A song on the radio draws me back to the present. It’s the original version of the song we danced to last night, a ballad called “What About Tonight.” It’s a sexy song that asks the question, what if we just forget everything for the night. Seems fitting.

Everyone in this town still treats me like we’re still connected. Every time he came to town, someone made sure that I knew about it. Plenty of people still ask me what Frankie’s been up to. Like it hasn’t been eight years since we broke up and my heart was broken. He never sought me out in the time he’s spent in Green Hills since then, and I never went to see him either. We’re both at fault.

We talked a little bit about it last night, and yet we didn’t. I need to, though. I can already tell that Frankie is different. College Frankie would never have even brought the subject up, let alone admitted that he was an ass. Who knows what was going through his head that night? But I need to ask, because I’ve missed him, and there’s nothing I want more than to spend time with him.
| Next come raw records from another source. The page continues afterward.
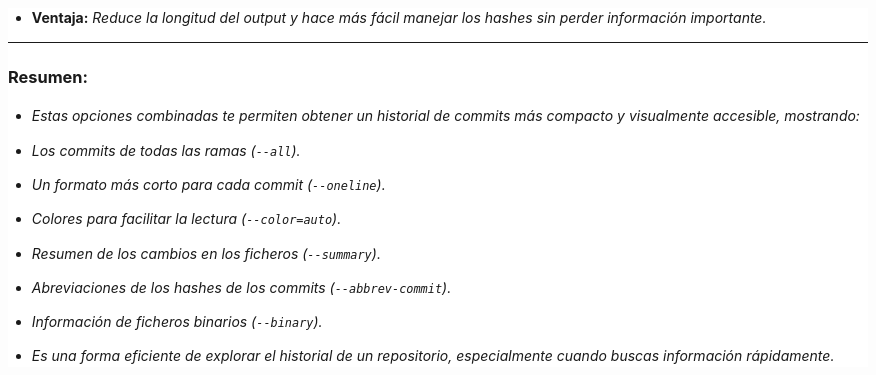 - **Ventaja:** *Reduce la longitud del output y hace más fácil manejar los hashes sin perder información importante.*

---

### **Resumen:**

- *Estas opciones combinadas te permiten obtener un historial de commits más compacto y visualmente accesible, mostrando:*

- *Los commits de todas las ramas (`--all`).*
- *Un formato más corto para cada commit (`--oneline`).*
- *Colores para facilitar la lectura (`--color=auto`).*
- *Resumen de los cambios en los ficheros (`--summary`).*
- *Abreviaciones de los hashes de los commits (`--abbrev-commit`).*
- *Información de ficheros binarios (`--binary`).*

- *Es una forma eficiente de explorar el historial de un repositorio, especialmente cuando buscas información rápidamente.*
However, we need to clear the air. Really clear it. Move past it. I may have rushed into judging him, and he might not have been thinking clearly. We both made mistakes, but we can own up to them. At least I think we can.
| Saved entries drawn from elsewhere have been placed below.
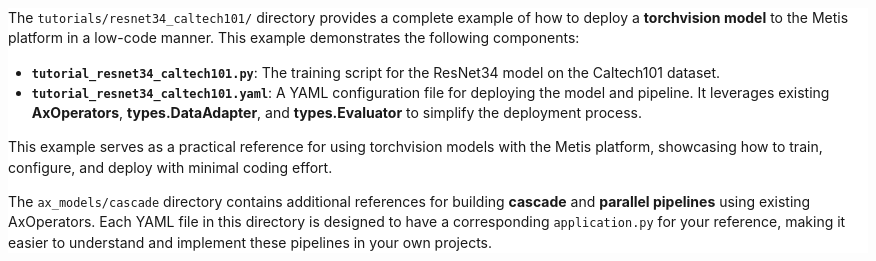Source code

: The `tutorials/resnet34_caltech101/` directory provides a complete example of how to deploy a **torchvision model** to the Metis platform in a low-code manner. This example demonstrates the following components:

- **`tutorial_resnet34_caltech101.py`**: The training script for the ResNet34 model on the Caltech101 dataset.
- **`tutorial_resnet34_caltech101.yaml`**: A YAML configuration file for deploying the model and pipeline. It leverages existing **AxOperators**, **types.DataAdapter**, and **types.Evaluator** to simplify the deployment process.

This example serves as a practical reference for using torchvision models with the Metis platform, showcasing how to train, configure, and deploy with minimal coding effort.

The `ax_models/cascade` directory contains additional references for building **cascade** and **parallel pipelines** using existing AxOperators. Each YAML file in this directory is designed to have a corresponding `application.py` for your reference, making it easier to understand and implement these pipelines in your own projects.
I need to see if he’s mature enough to take on problems like the ones I have. Until then, he doesn’t have to know. No one knows. Not anyone. The small amount of money I’m going to get for playing the festival will help a little, but in the meantime, I’m going to have to stretch my money until next payday. I’ve been working at the bookstore for years. I’m happy there, I’m comfortable there. But I need more. Clearly I’m not making ends meet.

I flick open my email on my phone, and check for responses to the job applications that I’ve sent out. I’ve been plastering the town with them, basically. Anything that pays more and that I’m qualified for. There’s nothing new, but I should have expected that. It’s Saturday. The one day off. And yet having downtime makes me nervous. I should be doing something to help this. At the very least I’ll go through that stack of bills and organize them. And I’ll apply for any job that I haven’t found yet. A lot of new jobs are posted on Friday and I haven’t had a chance to check the boards.

Another song comes on, and old classic that I used to play with Frankie, and I’m drawn back to the memories again. I need to call him. To tell him that I want to see him. Being held by him last night, kissing him, my body wants more of that. I want more of that, even if it’s a ridiculously bad idea.